Internal Function: Plot Coefficient Function

Description

Internal function to plot coefficient functions using ggplot2.

Usage

plot_coefficient_function(data, variate)

Arguments

data

Dataframe. A dataframe containing columns z, coefficient.

variate

Character. A character representing the title.

Value

A ggplot object.


Internal Function: Plot Sequentially

Description

Internal function to plot ggplot2 objects sequentially.

Usage

plot_sequentially(objs)

Arguments

objs

List. Valid ggplot2 objects to be plotted sequentially.

Value

NULL.


Predict Top-k Coefficient Functions

Description

Predict the top-k coefficient functions based on a qrglasso class object.

Usage

predict(
  qrglasso_object,
  metric_type = "BIC",
  top_k = 5,
  degree = 2,
  boundaries = c(0, 1),
  is_approx = FALSE
)

Arguments

qrglasso_object

A qrglasso class object.

metric_type

Character. Metric type for gamma selection, e.g., BIC, BIC-log. Default is BIC.

top_k

Integer. The number of top estimated functions to predict. Default is 5.

degree

Integer. Degree of the piecewise polynomial. Default is 2.

boundaries

Array. Two boundary points for the piecewise polynomial. Default is c(0, 1).

is_approx

Logical. If TRUE, the size of covariate indexes will be 1e6; otherwise, 1e4. Default is FALSE.

Value

A list containing:

coef_functions

Matrix. The estimated top-k coefficient functions with dimension (m \times k), where m is the size of z.

z

Array. Index predictors used in the generation.

See Also

qrglasso

Examples

set.seed(123)
n <- 100
p <- 5
L <- 5
Y <- matrix(rnorm(n), n, 1)
W <- matrix(rnorm(n * p * (L - 1)), n, p * (L - 1))

# Call qrglasso with default parameters
result <- qrglasso(Y = Y, W = W, p = p)
estimate <- predict(result) 
print(dim(estimate$coef_functions))


Adaptively Weighted Group Lasso

Description

The function qrglasso performs Adaptively Weighted Group Lasso for semiparametric quantile regression models.
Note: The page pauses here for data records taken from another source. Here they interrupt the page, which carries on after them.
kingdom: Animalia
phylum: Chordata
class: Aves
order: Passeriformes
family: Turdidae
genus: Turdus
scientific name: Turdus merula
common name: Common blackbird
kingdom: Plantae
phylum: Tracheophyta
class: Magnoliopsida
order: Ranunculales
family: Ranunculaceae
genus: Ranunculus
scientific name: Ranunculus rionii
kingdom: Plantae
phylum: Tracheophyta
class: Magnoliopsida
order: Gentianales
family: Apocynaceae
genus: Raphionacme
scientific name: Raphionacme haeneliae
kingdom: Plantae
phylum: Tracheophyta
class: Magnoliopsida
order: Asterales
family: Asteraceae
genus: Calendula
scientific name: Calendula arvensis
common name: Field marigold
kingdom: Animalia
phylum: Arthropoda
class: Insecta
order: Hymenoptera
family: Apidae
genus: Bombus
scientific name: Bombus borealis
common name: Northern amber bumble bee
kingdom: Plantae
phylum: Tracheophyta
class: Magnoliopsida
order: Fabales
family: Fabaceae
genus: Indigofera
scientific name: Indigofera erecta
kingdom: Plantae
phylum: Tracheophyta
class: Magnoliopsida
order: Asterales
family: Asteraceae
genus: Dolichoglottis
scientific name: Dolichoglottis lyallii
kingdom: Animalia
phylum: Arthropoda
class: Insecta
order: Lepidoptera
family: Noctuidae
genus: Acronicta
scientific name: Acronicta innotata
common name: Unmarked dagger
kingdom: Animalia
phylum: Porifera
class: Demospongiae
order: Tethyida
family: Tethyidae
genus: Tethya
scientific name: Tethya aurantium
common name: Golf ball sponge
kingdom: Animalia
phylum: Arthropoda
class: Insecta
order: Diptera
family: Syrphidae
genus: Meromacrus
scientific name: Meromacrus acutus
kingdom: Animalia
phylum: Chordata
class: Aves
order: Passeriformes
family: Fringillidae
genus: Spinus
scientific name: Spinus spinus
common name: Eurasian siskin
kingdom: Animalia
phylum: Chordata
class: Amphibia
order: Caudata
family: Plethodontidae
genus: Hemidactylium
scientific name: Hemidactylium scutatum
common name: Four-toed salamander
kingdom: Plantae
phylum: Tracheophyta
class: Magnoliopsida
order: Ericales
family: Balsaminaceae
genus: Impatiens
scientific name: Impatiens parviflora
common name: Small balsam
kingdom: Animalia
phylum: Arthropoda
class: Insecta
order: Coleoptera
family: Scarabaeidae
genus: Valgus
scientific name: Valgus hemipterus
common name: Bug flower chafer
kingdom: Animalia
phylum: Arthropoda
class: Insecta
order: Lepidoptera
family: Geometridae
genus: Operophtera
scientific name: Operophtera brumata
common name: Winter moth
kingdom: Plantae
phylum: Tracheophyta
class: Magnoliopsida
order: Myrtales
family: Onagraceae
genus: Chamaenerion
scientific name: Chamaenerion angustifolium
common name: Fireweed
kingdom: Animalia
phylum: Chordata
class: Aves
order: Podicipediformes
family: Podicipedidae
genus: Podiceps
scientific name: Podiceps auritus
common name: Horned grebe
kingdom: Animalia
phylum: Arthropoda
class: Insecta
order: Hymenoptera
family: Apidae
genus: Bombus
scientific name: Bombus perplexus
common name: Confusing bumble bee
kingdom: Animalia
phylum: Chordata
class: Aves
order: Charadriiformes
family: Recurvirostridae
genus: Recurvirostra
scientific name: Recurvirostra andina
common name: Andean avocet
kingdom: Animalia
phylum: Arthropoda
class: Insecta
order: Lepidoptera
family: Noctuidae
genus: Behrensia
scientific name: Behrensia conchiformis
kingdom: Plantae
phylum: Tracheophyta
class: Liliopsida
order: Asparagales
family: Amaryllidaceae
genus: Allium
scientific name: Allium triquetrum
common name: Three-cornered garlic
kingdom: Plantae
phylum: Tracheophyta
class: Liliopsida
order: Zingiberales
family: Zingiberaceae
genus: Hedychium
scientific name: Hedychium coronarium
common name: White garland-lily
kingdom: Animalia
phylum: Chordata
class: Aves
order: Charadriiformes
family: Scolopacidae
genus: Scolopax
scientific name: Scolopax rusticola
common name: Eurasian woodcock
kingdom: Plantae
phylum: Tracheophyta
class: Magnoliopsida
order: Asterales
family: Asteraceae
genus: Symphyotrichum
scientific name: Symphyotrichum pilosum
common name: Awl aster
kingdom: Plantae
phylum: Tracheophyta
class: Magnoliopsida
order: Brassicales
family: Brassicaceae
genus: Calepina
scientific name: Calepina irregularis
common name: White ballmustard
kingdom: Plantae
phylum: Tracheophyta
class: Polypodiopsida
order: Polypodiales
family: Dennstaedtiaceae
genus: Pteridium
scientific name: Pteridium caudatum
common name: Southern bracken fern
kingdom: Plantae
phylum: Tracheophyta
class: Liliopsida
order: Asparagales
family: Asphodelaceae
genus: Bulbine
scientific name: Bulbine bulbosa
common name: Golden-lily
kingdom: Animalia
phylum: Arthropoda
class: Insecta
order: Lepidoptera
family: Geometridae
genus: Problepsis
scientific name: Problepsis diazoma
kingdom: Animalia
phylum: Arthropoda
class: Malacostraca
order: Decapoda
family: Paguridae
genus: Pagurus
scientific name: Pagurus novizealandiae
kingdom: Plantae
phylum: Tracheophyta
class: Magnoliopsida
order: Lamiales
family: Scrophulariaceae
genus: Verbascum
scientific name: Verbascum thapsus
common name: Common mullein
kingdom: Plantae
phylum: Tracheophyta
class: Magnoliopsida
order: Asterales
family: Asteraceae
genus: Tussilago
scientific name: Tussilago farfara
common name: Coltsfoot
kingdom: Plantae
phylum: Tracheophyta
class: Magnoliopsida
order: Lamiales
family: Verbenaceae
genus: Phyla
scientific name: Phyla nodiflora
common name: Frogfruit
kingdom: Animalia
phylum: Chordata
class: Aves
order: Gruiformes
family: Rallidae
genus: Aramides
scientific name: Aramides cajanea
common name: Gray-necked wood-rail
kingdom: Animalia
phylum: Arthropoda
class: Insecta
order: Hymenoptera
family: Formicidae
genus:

It estimates the coefficients of a quantile regression model with adaptively weighted group lasso regularization. The algorithm supports the use of B-spline basis functions to model the relationship between covariates and the response variable. Regularization is applied across different groups of covariates, and an adaptive weighting scheme is employed to enhance variable selection.

Usage

qrglasso(
  Y,
  W,
  p,
  omega = NULL,
  tau = 0.5,
  qn = 1,
  lambda = NULL,
  maxit = 1000,
  thr = 1e-04
)

Arguments

Y

A n \times 1 data matrix where n is the sample size.

W

A n \times (p \times L) B-spline matrix where L is the number of groups and p is the number of covariates.

p

A numeric indicating the number of covariates.

omega

A p \times 1 weight matrix. Default value is NULL.

tau

A numeric quantile of interest. Default value is 0.5.

qn

A numeric bound parameter for HDIC. Default value is 1.

lambda

A sequence of tuning parameters. Default value is NULL.

maxit

The maximum number of iterations. Default value is 1000.

thr

Threshold for convergence. Default value is 10^{-4}.

Value

A list with the following components:

gamma

A target estimate.

xi

An auxiliary estimate in the ADMM algorithm.

phi

An auxiliary estimate in the ADMM algorithm.

BIC

A sequence of BIC values with respect to different lambdas.

lambda

A sequence of tuning parameters used in the algorithm.

L

The number of groups.

omega

A p \times 1 weight matrix used in the algorithm.

Author(s)

Wen-Ting Wang

References

Toshio Honda, Ching-Kang Ing, Wei-Ying Wu (2019). Adaptively weighted group Lasso for semiparametric quantile regression models. Bernoulli 225 4B.

Examples

# Example: One true non-linear covariate function
# Define the function g1
g1 <- function(x) { 
  (3 * sin(2 * pi * x) / (2 - sin(2 * pi * x))) - 0.4641016 
}

# Set parameters
n <- 100
p <- 50
err_sd <- 0.1 ** 2
tau <- 0.7

# Generate synthetic data
set.seed(1234)
x <- matrix(runif(n * p, min = 0, max = 1), n, p)
error_tau <- rnorm(n, sd = err_sd) - qnorm(tau, sd = err_sd)
y <- g1(x[, 1]) + error_tau
y <- y - mean(y)

# B-spline parameters
total_knots <- 5
degree <- 2
boundaries <- c(0, 1)
xx <- seq(from = 0, to = 1, length.out = total_knots)
knots <- xx[2:(total_knots - 1)]

# Create B-spline matrix W
L <- total_knots + degree - 1
bspline_results <- lapply(1:n, function(i) orthogonize_bspline(knots, boundaries, degree, x[i, ]))
W <- matrix(
   t(sapply(bspline_results, function(result) sqrt(L) * result$bsplines[, -1])), 
   ncol = p * (L - 1),
   byrow = TRUE
)

# Perform quantile regression with group Lasso
n_lambda <- 10
max_lambda <- 10
lambda <- c(0, exp(seq(log(max_lambda / 1e4), log(max_lambda), length = (n_lambda - 1))))
result <- qrglasso(as.matrix(y), W, p)
# BIC Results
plot(result)
# Prediction
estimate = predict(result, top_k = 1)
plot(estimate)